Sospirai. Eravamo sull’isola da due settimane, logico che prima o poi dovesse andarsene, ma avevo smesso di pensare al tempo. Sembrava che vivessimo fuori dal tempo, alla deriva in una condizione perfetta.

Mi asciugai il sudore dalla fronte. Mi sentivo assolutamente sveglia, malgrado l’orologio sulla cassettiera dicesse che era l’una passata. Sapevo di non potermi riaddormentare, calda e appiccicosa com’ero. Senza dimenticare che, se avessi spento la luce e chiuso gli occhi, avrei di sicuro rivisto le sagome nere che incombevano nella mia mente.

Mi alzai e vagai senza meta nella casa buia, accendendo le luci. Senza Edward appariva troppo grande e vuota. Diversa.

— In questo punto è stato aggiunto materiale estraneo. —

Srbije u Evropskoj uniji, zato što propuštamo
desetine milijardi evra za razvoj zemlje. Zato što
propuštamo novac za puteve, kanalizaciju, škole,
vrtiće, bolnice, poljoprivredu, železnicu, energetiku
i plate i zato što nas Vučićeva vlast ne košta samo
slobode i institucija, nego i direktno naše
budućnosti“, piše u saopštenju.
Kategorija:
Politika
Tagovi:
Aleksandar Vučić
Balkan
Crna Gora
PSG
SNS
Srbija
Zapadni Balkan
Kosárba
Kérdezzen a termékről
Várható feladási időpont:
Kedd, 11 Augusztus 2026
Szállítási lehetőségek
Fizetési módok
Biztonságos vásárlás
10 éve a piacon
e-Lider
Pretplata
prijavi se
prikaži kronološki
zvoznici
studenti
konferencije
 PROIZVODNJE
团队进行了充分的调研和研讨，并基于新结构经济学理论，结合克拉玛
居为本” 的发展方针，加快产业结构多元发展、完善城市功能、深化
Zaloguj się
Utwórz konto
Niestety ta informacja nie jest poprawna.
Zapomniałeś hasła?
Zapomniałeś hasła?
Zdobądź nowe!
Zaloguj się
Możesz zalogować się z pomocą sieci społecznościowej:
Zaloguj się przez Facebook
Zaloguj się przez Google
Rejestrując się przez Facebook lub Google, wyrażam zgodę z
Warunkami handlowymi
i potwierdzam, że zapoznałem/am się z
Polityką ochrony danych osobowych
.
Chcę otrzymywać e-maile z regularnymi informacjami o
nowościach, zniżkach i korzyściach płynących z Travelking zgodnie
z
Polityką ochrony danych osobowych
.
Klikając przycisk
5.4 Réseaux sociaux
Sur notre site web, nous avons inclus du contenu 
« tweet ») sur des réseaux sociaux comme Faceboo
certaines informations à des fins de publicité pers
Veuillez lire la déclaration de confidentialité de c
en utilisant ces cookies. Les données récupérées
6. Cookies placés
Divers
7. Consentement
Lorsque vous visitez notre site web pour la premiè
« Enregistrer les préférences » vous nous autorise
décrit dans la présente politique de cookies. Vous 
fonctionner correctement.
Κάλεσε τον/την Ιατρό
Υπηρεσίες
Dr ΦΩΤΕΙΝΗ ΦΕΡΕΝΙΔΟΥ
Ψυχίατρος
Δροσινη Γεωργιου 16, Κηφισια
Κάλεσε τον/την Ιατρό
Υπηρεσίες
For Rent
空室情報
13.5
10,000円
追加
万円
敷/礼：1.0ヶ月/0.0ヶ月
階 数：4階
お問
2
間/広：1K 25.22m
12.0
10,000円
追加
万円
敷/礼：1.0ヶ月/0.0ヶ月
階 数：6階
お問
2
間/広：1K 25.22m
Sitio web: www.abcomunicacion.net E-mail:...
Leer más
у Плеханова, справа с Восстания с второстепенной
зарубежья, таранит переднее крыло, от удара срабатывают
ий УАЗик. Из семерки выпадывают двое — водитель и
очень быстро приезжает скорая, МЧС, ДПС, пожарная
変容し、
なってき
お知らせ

Finii in cucina e decisi che forse il cibo era la consolazione migliore.

Frugai nel frigorifero in cerca degli ingredienti per preparare del pollo fritto. Lo sfrigolare e lo scoppiettare del pollo nel tegame fu un rumore piacevole, familiare; finché riempì il silenzio, mi sentii meno nervosa.

Aveva un profumo così buono che iniziai a mangiarlo direttamente dalla padella, bruciandomi la lingua. Al quinto o sesto boccone era abbastanza freddo perché ne gustassi il sapore. Cominciavo a masticare in modo più normale. C’era qualcosa di strano nel gusto? Controllai la carne: era bianca, ma forse non l’avevo cotta abbastanza. Diedi un altro morso per provare; masticai due volte. Oh, decisamente cattivo. Saltai in piedi per sputarlo nel lavandino. All’improvviso, la puzza di pollo e olio divenne rivoltante. Presi la padella e la scrollai nella spazzatura, poi aprii le finestre per far uscire l’odore. Fuori si era alzata una brezza quasi fresca. Una sensazione piacevole sulla pelle.